Zuvor hatten diese Titel zu Wochenbeginn noch von einem ergebnislosen Gipfeltreffen zwischen dem US-Präsidenten Donald Trump und dem russischen Präsidenten Wladimir Putin profitieren können. Die anschließenden Gespräche zwischen Trump, dem ukrainischen Präsidenten Selenskyj und mehreren europäischen Staatsoberhäuptern brachten jedoch einen leichten Optimismus hinsichtlich der Suche nach einer Lösung des Ukraine-Konflikts zurück.

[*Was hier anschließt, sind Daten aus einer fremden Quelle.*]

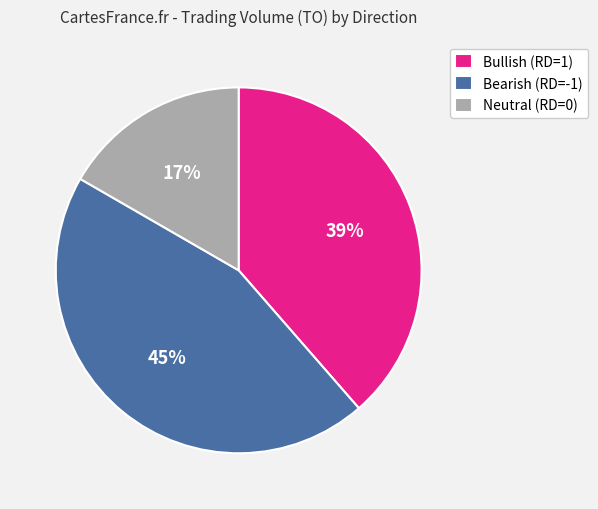

What percentage is the Neutral (RD=0) slice, to the nearest percent?

17%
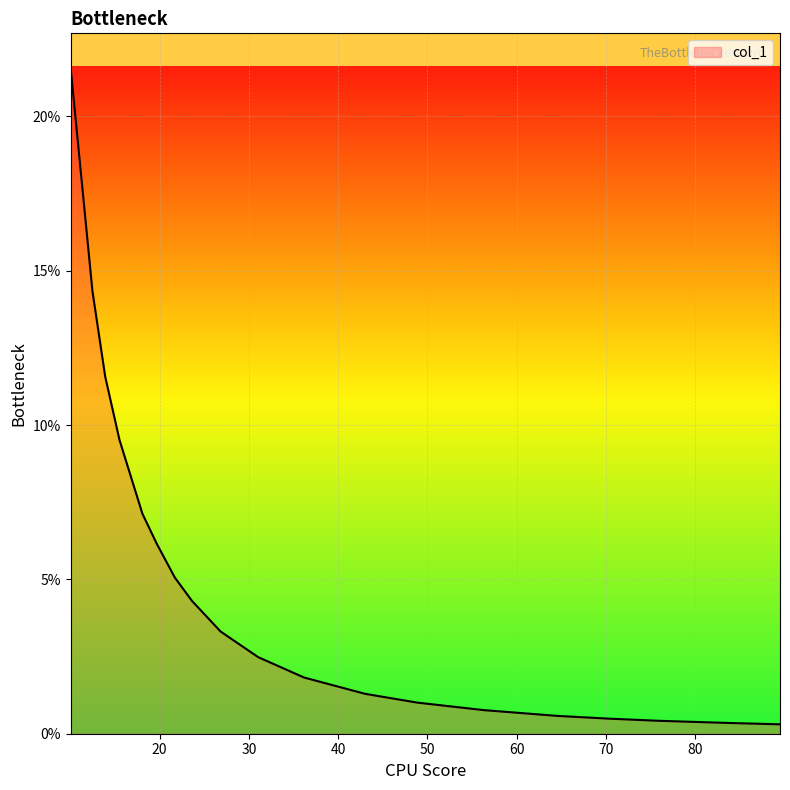

Is this an area chart (filled region under the line)?

Yes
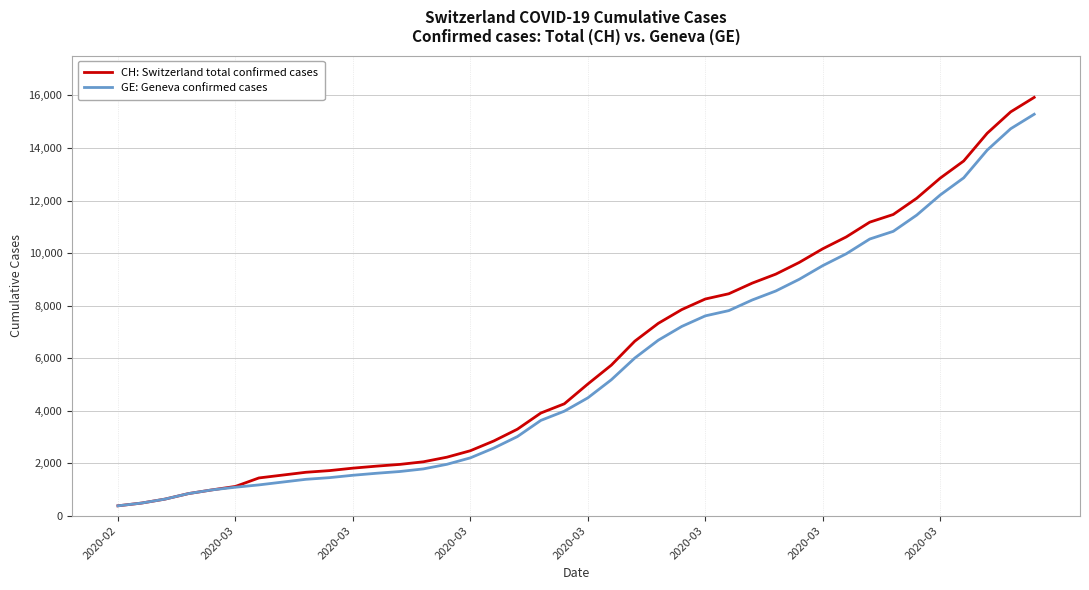

What is the minimum value shown in the chart?

375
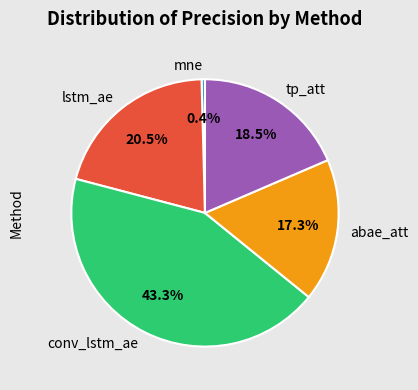

What percentage is the abae_att slice, to the nearest percent?

17%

In einer diplomatischen Initiative strebt Trump nun ein direktes Treffen zwischen Selenskyj und Putin an, dem ein Dreiergespräche folgen soll. Der deutsche Bundeskanzler Friedrich Merz, der an den Gesprächen im Weißen Haus teilnahm, zeigte sich äußerst zufrieden: "Meine Erwartungen sind eigentlich nicht nur getroffen, sondern übertroffen worden", erklärte er.